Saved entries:
--
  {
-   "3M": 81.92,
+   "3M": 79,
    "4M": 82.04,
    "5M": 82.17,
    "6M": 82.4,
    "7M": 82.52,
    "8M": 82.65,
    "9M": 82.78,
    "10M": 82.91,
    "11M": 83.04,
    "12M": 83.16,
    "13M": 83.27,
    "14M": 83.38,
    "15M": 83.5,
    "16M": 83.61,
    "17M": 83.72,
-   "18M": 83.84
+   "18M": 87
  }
--
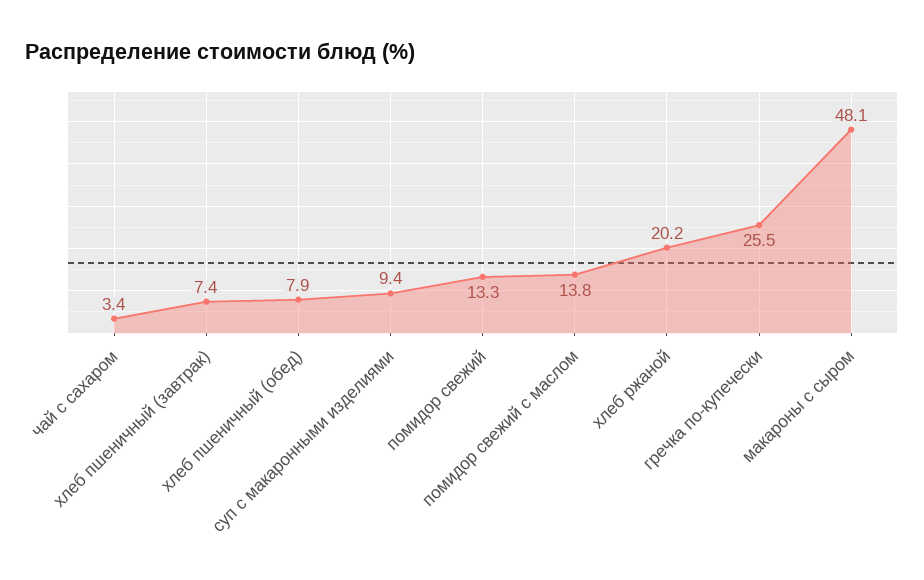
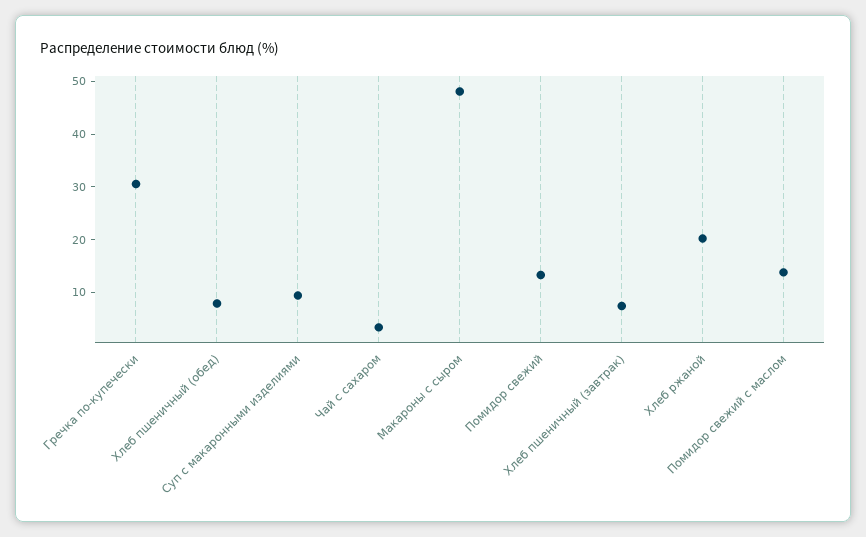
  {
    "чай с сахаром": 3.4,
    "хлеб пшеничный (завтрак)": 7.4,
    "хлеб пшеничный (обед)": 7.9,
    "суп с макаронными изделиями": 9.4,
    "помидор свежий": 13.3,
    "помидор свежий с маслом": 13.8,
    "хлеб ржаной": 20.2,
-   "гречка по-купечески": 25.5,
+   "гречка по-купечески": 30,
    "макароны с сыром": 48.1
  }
--
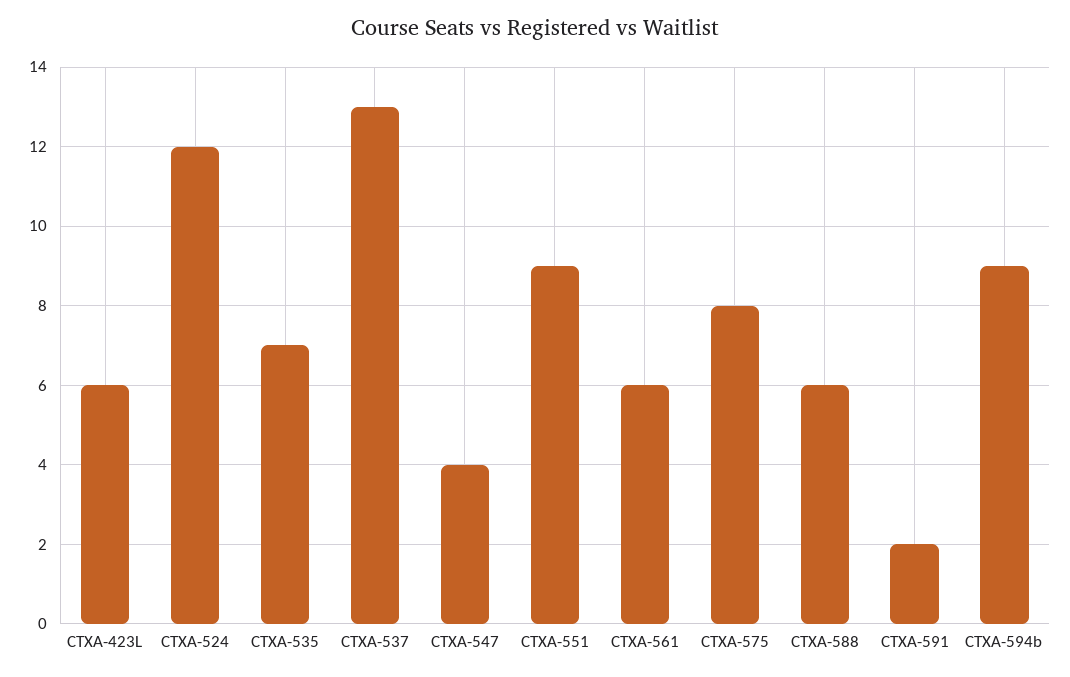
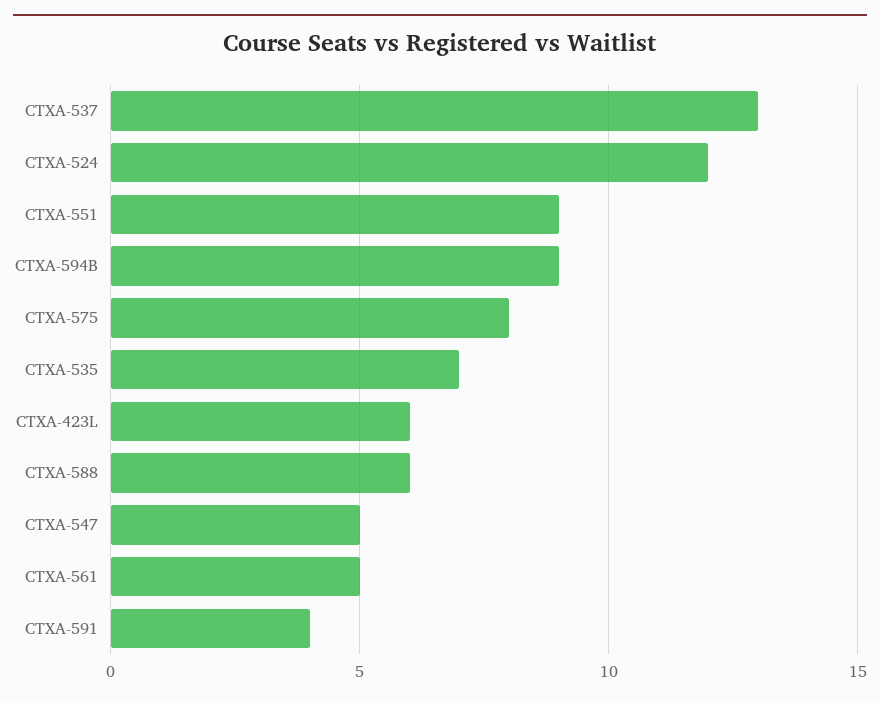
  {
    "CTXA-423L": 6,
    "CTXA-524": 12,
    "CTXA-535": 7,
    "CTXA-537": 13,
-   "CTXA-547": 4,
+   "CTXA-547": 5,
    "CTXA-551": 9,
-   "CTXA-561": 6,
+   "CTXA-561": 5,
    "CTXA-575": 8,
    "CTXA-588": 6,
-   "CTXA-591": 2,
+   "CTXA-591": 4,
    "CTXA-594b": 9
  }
--
_Exercise aim:_
Your answer must be a copy of every line in the data above that holds the string "хлеб".

_Answer area:_
    "хлеб пшеничный (завтрак)": 7.4,
    "хлеб пшеничный (обед)": 7.9,
    "хлеб ржаной": 20.2,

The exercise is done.